A DONATION has been presented to the Arborfield Old Boys Association (AOBA) by Crest Nicholson.
The company is one of a number of housebuilders who are creating a new community at Arborfield Green, once home to the REME army garrison.
The 413-acre site was once home to its Horse Remount depot and infirmary, as well as home to the Army Technical School, which housed and trained up to 1,000 apprentices at a time.
Crest presented £1,000 to the AOBA, which was the last surviving Army Junior Soldier trade-training establishment.
As part of an ongoing partnership between the developer and the AOBA, the donation will be used to support the charity’s work to maintain connections between its 800 members worldwide, through regular issues of its Old Boys Association Newsletter, social gatherings and annual reunions.
In addition, Crest Nicholson has laid wreaths at the development, as a reminder of the site’s military history and to commemorate the members of the armed forces who have served and died in duty.
David Hnyda, sales and marketing director at Crest Nicholson Chiltern, said: “Many army apprentices trained on what is now our Arborfield Green development, so it feels fitting to honour their outstanding contribution to the community on Remembrance Day.

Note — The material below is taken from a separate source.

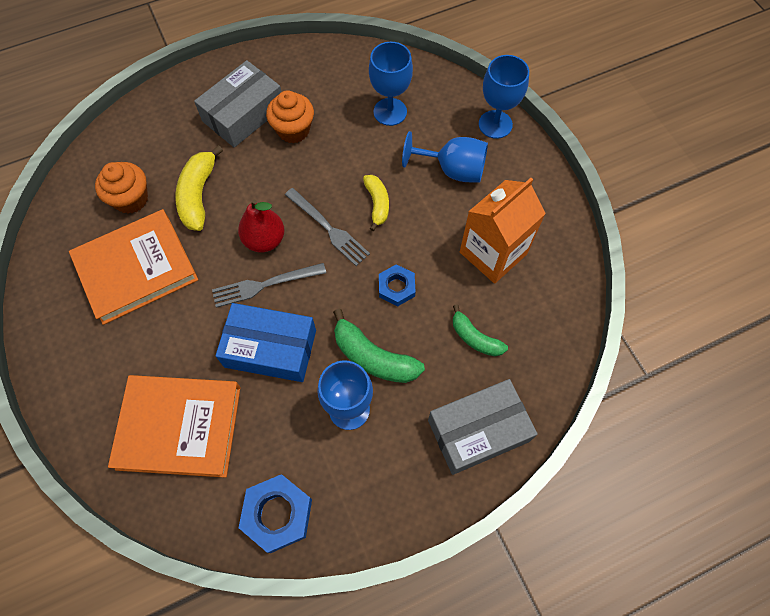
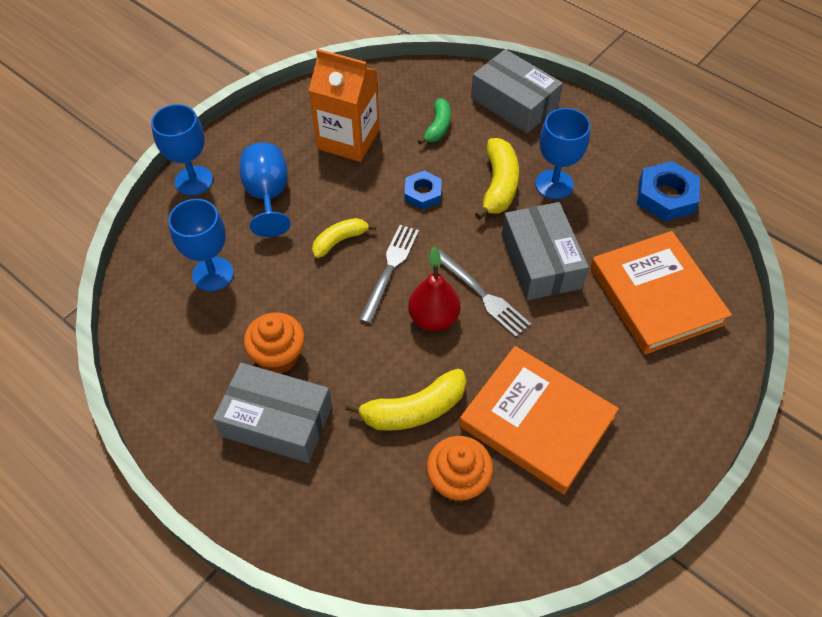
camera: 115 degrees left, 10 degrees down
(270, 348) = (540, 261): blue box -> grey box
(373, 357) = (498, 185): green banana -> yellow banana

“At Crest Nicholson, working alongside partners like AOBA is part of our commitment to create high-quality, thriving homes and developments that are enjoyable for both residents and the wider community.
“As a site with so much military history and background, it is important that this heritage is preserved for generations to come.”
And the gift was welcomed by the AOBA.
Its chairman, Mike Tizard, said: “The Arborfield Old Boys Association was initially established in 1939 with the aims of maintaining contact between former apprentices and fostering esprit de corps and comradeship through social gatherings.
“More than 55,000 boys passed through the gates of the Apprentice College between 1938 and 2004, and while many things have changed, our aims continue to this day.
“Today, we are a registered charity with over 800 members, we have a pipes and drums band, hold an annual reunion, have a place at the annual remembrance parade at the London Cenotaph and produce a quarterly magazine so we can keep in touch; we even have girls.
“It would be fair to say we are a thriving association and, while the Covid pandemic has prevented us from gathering in person, it has not dampened our spirits, and we all keep in touch.
“Above all, we remain proud to be called Arborfield Old Boys.”